**EXERCISE GOAL:** Make an exact copy of the lines below.

**EXERCISE INPUT:**

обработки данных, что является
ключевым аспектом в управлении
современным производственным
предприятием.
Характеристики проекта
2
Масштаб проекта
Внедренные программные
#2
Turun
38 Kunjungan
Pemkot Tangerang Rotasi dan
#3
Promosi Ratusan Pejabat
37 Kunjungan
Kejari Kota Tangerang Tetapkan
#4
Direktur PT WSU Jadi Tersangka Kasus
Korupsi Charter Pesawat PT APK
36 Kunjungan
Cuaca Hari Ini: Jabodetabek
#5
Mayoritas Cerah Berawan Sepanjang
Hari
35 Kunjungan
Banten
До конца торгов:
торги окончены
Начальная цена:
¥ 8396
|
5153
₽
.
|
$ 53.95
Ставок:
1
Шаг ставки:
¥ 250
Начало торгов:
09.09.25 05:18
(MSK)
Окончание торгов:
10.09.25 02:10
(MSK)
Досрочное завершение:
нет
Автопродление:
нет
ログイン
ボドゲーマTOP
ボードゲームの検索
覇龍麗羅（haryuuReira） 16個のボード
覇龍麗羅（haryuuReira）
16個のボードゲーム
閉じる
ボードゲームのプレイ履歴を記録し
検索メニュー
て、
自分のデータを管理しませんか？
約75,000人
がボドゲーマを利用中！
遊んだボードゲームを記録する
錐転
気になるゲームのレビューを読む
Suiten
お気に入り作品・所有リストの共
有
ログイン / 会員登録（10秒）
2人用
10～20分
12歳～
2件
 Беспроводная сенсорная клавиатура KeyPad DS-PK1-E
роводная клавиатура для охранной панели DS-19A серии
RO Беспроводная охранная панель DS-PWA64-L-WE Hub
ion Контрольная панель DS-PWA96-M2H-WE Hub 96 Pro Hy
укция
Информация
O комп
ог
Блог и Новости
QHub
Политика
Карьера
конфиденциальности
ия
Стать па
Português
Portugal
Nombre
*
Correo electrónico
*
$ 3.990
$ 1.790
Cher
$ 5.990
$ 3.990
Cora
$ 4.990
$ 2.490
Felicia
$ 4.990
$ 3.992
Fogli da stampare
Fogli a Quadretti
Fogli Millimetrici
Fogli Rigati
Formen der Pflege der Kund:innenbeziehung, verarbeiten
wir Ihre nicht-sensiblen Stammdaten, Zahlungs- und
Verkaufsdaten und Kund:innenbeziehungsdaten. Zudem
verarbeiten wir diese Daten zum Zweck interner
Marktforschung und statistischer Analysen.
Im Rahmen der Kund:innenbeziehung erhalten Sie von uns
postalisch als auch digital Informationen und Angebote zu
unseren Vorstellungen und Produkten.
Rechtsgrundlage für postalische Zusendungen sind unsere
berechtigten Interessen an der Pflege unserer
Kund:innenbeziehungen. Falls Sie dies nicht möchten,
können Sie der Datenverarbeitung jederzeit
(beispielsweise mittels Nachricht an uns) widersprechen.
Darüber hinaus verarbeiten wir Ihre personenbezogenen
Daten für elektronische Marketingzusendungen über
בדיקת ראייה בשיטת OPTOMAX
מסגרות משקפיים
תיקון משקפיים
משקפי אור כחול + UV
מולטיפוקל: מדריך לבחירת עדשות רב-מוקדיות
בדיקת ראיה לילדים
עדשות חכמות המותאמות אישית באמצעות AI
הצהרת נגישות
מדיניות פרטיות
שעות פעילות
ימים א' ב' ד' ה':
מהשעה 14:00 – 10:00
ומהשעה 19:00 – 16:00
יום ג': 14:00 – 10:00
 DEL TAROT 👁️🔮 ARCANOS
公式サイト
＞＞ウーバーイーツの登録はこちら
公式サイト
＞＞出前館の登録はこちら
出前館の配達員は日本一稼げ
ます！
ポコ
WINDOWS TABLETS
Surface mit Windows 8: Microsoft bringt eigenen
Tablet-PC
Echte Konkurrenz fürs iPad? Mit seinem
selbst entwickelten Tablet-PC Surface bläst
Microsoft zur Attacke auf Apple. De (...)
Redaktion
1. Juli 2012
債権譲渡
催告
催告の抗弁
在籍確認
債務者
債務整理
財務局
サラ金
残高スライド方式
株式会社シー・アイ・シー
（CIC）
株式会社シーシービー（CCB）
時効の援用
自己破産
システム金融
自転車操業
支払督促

**EXERCISE RESPONSE:**
обработки данных, что является
ключевым аспектом в управлении
современным производственным
предприятием.
Характеристики проекта
2
Масштаб проекта
Внедренные программные
#2
Turun
38 Kunjungan
Pemkot Tangerang Rotasi dan
#3
Promosi Ratusan Pejabat
37 Kunjungan
Kejari Kota Tangerang Tetapkan
#4
Direktur PT WSU Jadi Tersangka Kasus
Korupsi Charter Pesawat PT APK
36 Kunjungan
Cuaca Hari Ini: Jabodetabek
#5
Mayoritas Cerah Berawan Sepanjang
Hari
35 Kunjungan
Banten
До конца торгов:
торги окончены
Начальная цена:
¥ 8396
|
5153
₽
.
|
$ 53.95
Ставок:
1
Шаг ставки:
¥ 250
Начало торгов:
09.09.25 05:18
(MSK)
Окончание торгов:
10.09.25 02:10
(MSK)
Досрочное завершение:
нет
Автопродление:
нет
ログイン
ボドゲーマTOP
ボードゲームの検索
覇龍麗羅（haryuuReira） 16個のボード
覇龍麗羅（haryuuReira）
16個のボードゲーム
閉じる
ボードゲームのプレイ履歴を記録し
検索メニュー
て、
自分のデータを管理しませんか？
約75,000人
がボドゲーマを利用中！
遊んだボードゲームを記録する
錐転
気になるゲームのレビューを読む
Suiten
お気に入り作品・所有リストの共
有
ログイン / 会員登録（10秒）
2人用
10～20分
12歳～
2件
 Беспроводная сенсорная клавиатура KeyPad DS-PK1-E
роводная клавиатура для охранной панели DS-19A серии
RO Беспроводная охранная панель DS-PWA64-L-WE Hub
ion Контрольная панель DS-PWA96-M2H-WE Hub 96 Pro Hy
укция
Информация
O комп
ог
Блог и Новости
QHub
Политика
Карьера
конфиденциальности
ия
Стать па
Português
Portugal
Nombre
*
Correo electrónico
*
$ 3.990
$ 1.790
Cher
$ 5.990
$ 3.990
Cora
$ 4.990
$ 2.490
Felicia
$ 4.990
$ 3.992
Fogli da stampare
Fogli a Quadretti
Fogli Millimetrici
Fogli Rigati
Formen der Pflege der Kund:innenbeziehung, verarbeiten
wir Ihre nicht-sensiblen Stammdaten, Zahlungs- und
Verkaufsdaten und Kund:innenbeziehungsdaten. Zudem
verarbeiten wir diese Daten zum Zweck interner
Marktforschung und statistischer Analysen.
Im Rahmen der Kund:innenbeziehung erhalten Sie von uns
postalisch als auch digital Informationen und Angebote zu
unseren Vorstellungen und Produkten.
Rechtsgrundlage für postalische Zusendungen sind unsere
berechtigten Interessen an der Pflege unserer
Kund:innenbeziehungen. Falls Sie dies nicht möchten,
können Sie der Datenverarbeitung jederzeit
(beispielsweise mittels Nachricht an uns) widersprechen.
Darüber hinaus verarbeiten wir Ihre personenbezogenen
Daten für elektronische Marketingzusendungen über
בדיקת ראייה בשיטת OPTOMAX
מסגרות משקפיים
תיקון משקפיים
משקפי אור כחול + UV
מולטיפוקל: מדריך לבחירת עדשות רב-מוקדיות
בדיקת ראיה לילדים
עדשות חכמות המותאמות אישית באמצעות AI
הצהרת נגישות
מדיניות פרטיות
שעות פעילות
ימים א' ב' ד' ה':
מהשעה 14:00 – 10:00
ומהשעה 19:00 – 16:00
יום ג': 14:00 – 10:00
 DEL TAROT 👁️🔮 ARCANOS
公式サイト
＞＞ウーバーイーツの登録はこちら
公式サイト
＞＞出前館の登録はこちら
出前館の配達員は日本一稼げ
ます！
ポコ
WINDOWS TABLETS
Surface mit Windows 8: Microsoft bringt eigenen
Tablet-PC
Echte Konkurrenz fürs iPad? Mit seinem
selbst entwickelten Tablet-PC Surface bläst
Microsoft zur Attacke auf Apple. De (...)
Redaktion
1. Juli 2012
債権譲渡
催告
催告の抗弁
在籍確認
債務者
債務整理
財務局
サラ金
残高スライド方式
株式会社シー・アイ・シー
（CIC）
株式会社シーシービー（CCB）
時効の援用
自己破産
システム金融
自転車操業
支払督促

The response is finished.